Côte d’Ivoire : le breuvage local Koutoukou tue 9 personnes à Abobo

Intoxication alimentaire – Alors que les autorités ivoiriennes sont pleinement engagées dans la lutte contre le Covid-19, une information révélée par le préfet d’Abidjan annonce la mort de neuf personnes qui auraient consommé une boisson locale dénommé Koutoukou. A en croire les premiers éléments de l’enquête, la boisson locale serait à l’origine de ces décès survenus il y’a quelques jours dans la commune d’Abobo, l’un des plus grands quartiers de la capitale économique ivoirienne. Des analyses toxicologiques sont en cours selon le préfet d’Abidjan.

Très prisé par certains ivoiriens, le breuvage local Koutoukou représente un probable danger pour la santé. Si les maquis et autres lieux de consommation d’alcool et boissons sont fermées en raison du coronavirus, les adeptes du Koutoukou trouvent eux, des alternatives pour satisfaire leur soif dans cette période de crise sanitaire. 9 consommateurs de cette boisson locale ivoirienne sont décédés dans la commune d’Abobo la semaine dernière, selon une information transmise par Toh Bi Vincent, le préfet d’Abidjan. S’il est trop pour tirer certaines conclusions, le préfet rapporte toutefois que les neuf individus ont tous fréquenté un bistrot où l’on servait cette boisson locale appelé Koutoukou. L’enquête a conduit les forces de l’ordre dans le quartier Belleville d’Abobo où 2300 litres de ce breuvage local ont été découverts. L’année dernière en Côte d’Ivoire, une dizaine de personnes perdaient la vie après avoir consommé ce breuvage local. L’analyse toxicologique menée a révélé que certains mélanges avec ce breuvage local, consommés par les adeptes du Koutoukou, était l’origine de ces décès en cascade. Le cas d’Abobo rappelle trait pour trait celui d’Abatta dans la commune de Cocody l’année dernière.

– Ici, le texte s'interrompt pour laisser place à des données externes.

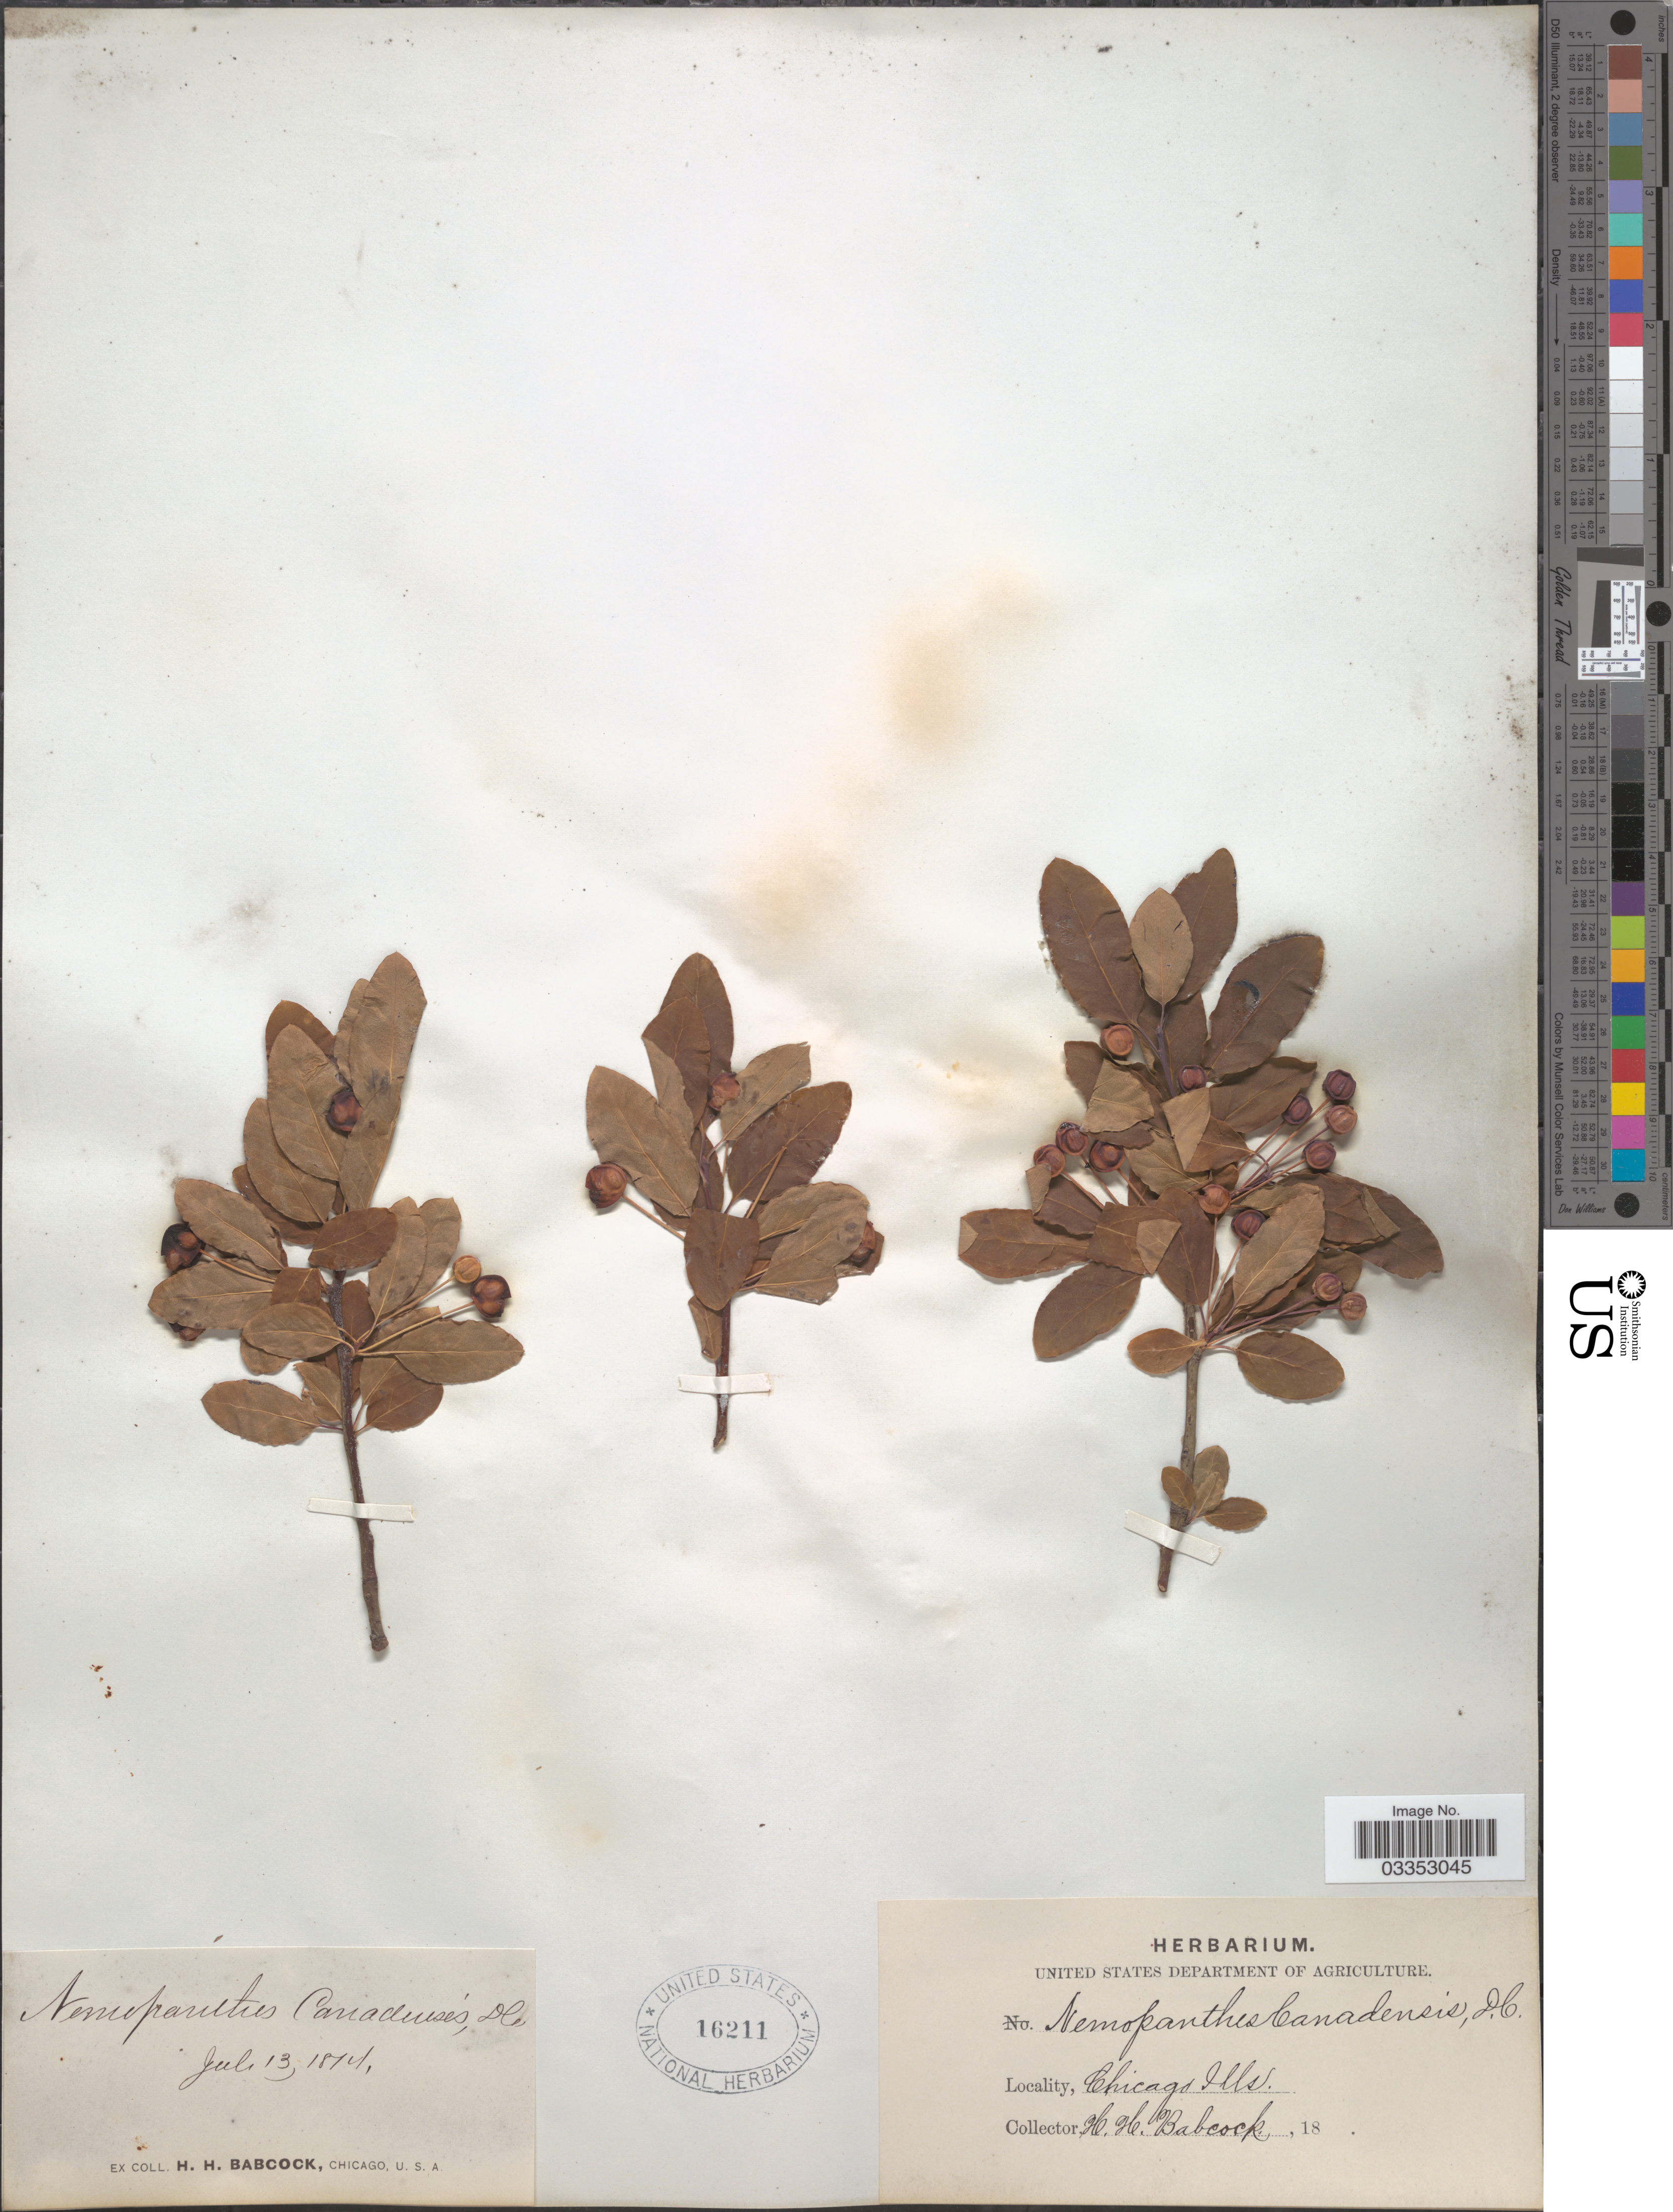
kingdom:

«Des personnes décédées dans le même rayon d’un sous quartier d’Abobo Belleville et dans les mêmes conditions : douleurs abdominales, vertiges , vomissements. Ces personnes ont en commun d’avoir fréquenté ces derniers jours le même bistrot où se vend la même boisson, le koutoukou.  Informé tôt ce matin par des personnes anonymes, nous nous sommes rendus sur le site , avec la Mairie d’Abobo et les forces de sécurité. L’Institut National d’Hygiene Publique (INHP) est à l’œuvre pour les analyses toxicologiques.  09 personnes seraient décédées entre le 16 et le 23 Avril 2020, mais ce sont 06 dont l’identité exacte a été vérifiée pour l’instant.  Sur place , nous avons fait la découverte de 2.300 litres de koutoukou entreposés dans de mauvaises conditions chez un grossiste du quartier.  En Juin 2019, la consommation de koutoukou frelaté avait coûté la vie à 10 personnes dans le village d’Abatta.  Nous rappelons que dans le cadre de la lutte contre le COVID-19 tous les restaurants, bars , maquis, buvettes, bistrots sont interdits de fonctionnement.», a révélé le préfet d’Abidjan. des enquête sont encore pour en savoir davantage sur cette série de décès survenue la semaine dernière dans la commune d’Abobo. Mais tous les éléments concordent pour l’instant vers la piste d’une intoxication à ce breuvage local tant prisé par certains en Côte d’Ivoire. Faute de pouvoir s’offrir de la bière, certains ont trouvé refuge dans les boissons locales comme le Koutoukou, un breuvage souvent fabriqué dans le non-respect de certaines mesures d’hygiène.

Faut-il interdire le Koutoukou pour de bon ?

«Selon les analyses profondes et crédibles du CIAPOL (Centre Ivoirien Anti-Pollution), les échantillons de boissons récupérées sur la scène des décès et sur les boissons saisies ont révélé un pourcentage anormalement élevé de : -Méthanol (8,8%)  -Propanol-2 (4,0%).  Ces produits peuvent causer une mort immédiate de ceux qui s’y exposent.  Par ailleurs, des alcools dont du pastis et des alcools avec des racines ont présenté des pourcentages à doses mortelles de 77,1% et 61%, pourcentages largement déconseillés par le Ministère du Commerce. La combinaison de la consommation de ces alcools est soupçonnée d’avoir causé les décès.», confiait le préfet d’Abidjan, dans une affaire d’intoxication au Koutoukou survenu l’an dernier dans la commune de Cocody, à Abatta pour être plus précis.